Maior interesse despertava o gado vacum pela sua dupla utilidade: estrume para fertilizar a terra e o leite para consumo doméstico ou venda. Neste último caso foi um importante suplemento da economia familiar. Isso é testemunhado nas inúmeras doações e legados onde é frequente a sua presença. OS CAMINHOS E DESTINOS DO SUL. A orografia da vertente norte da ilha associada às difíceis condições de aproximação da costa não facilitaram a circulação de homens e dos produtos arrancados à terra. Este factor condicionou de forma evidente a evolução das freguesias e concelhos deste espaço. Em 1774 um dos grandes argumentos usados pelos moradores do norte para reivindicarem o novo

município era a grande dificuldade de comunicação, por terra e por mar, com Machico. Por terra traçaram-se veredas que, através do Curral das Freiras ou o Paúl da Serra, estabeleciam o contacto com a vertente norte. Somente em 1914 tivemos a primeira estrada de ligação ao Funchal pela Ribeira Brava que em 1928 foi alvo de um alargamento para se ajustar à circulação de viaturas. Hoje o sistema viário em progresso tende a esbater essa distância As veredas eram de difícil circulação para as mercadorias. E, por isso o recurso mais usual, até ao aparecimento da primeira viatura motorizada, foi o mar. Através dele traçou-se uma rede de comunicações entre as várias localidades.
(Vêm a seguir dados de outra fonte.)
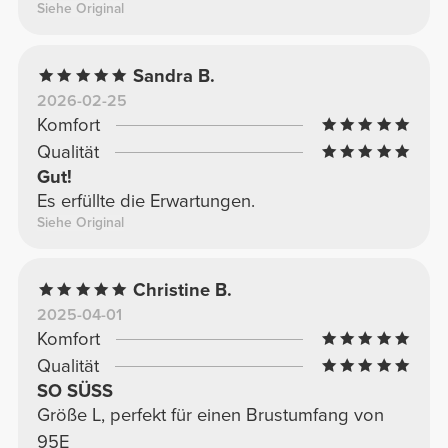
Siehe Original
Sandra B.
2026-02-25
Komfort
Qualität
Gut!
Es erfüllte die Erwartungen.
Siehe Original
Christine B.
2025-04-01
Komfort
Qualität
SO SÜSS
Größe L, perfekt für einen Brustumfang von
95E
Os ditos "barcos de carreira" eram o elo de comunicação entre os diferentes portos costeiros. Esta deveria ter sido a irreversível opção dos primeiros colonos que se fixaram na costa norte.

RETRATOS DO NORTE.

Até ao actual estabelecimento da rede viária, que cada vez mais avança para o progresso no encurtar das distâncias, passou-se um sinuoso percurso na aproximação da vetente norte ao sul. O aparecimento do automóvel e a definição da rede viária são uma conquista do nosso século. Até que isso sucedesse a costa norte manteve-se como um local de perdição, quase inacessível aos mortais. Atingir estas faldas montanhosas só a pé, a cavalo ou em rede, pois o barco era e continua a ser um meio pouco eficaz. Além disso, os caminhos eram sinuosos e de grande insegurança para os visitantes e insulares. Daqui resulta o quase total esquecimento da encosta norte, até que a primeira estrada em 1914 a ligou ao Funchal.

Mesmo assim a descoberta da encosta norte começou a partir da centúria oitocentista. Foi nesta época que o norte se abriu aos estrangeiros, que o devassaram em intermináveis passeios calcorreando veredas e levadas. O testemunho abonatório desta descoberta está materializado em algumas gravuras e textos apelativos ao deleite de novos aventureiros e descobridores desta virginal natureza. É precisamente a partir da década de cinquenta que temos um número avultado de visitantes e testemunhos reveladores da descoberta do norte. Em 1851 Edward Harcourt(A sketch of Madeira) diz que não podia sair da ilha sem ter este encontro com o cenário deslumbrante do norte, o que concretizou num passeio feito pelo Curral e regressando por Boaventura. Por parte dos nacionais é

também neste último momento que temos os primeiros testemunhos, celebrados em romance, como é o caso de António Ferreira (Maria Luiza, 1921) e Ferreira de Castro, (Eternidade, 1932-33) ou breves apontamentos de viagem de Carlos Faria(Recordações da ilha da Madeira no tempo da minha mocidade. De 1890 a 1897) e Marquez de Jacome Correia (A ilha da Madeira,1927). Estes são secundados, a partir da década de trinta, com o famoso escritor Horácio Bento de Gouveia, o verdadeiro retratista do ruralismo e da paisagem vicentina.

Em S. Vicente e Boaventura louva-se a beleza agreste da paisagem, indescritível na voz do escritor e poeta. S. Peacock(A treatise of the climate and meteorology of Madeira.1850) define Boaventura como um vale romântico. Para E. Wortley(A visit to Portugal and Madeira. 1854) "é o mais belo cenário que alguma vez viu".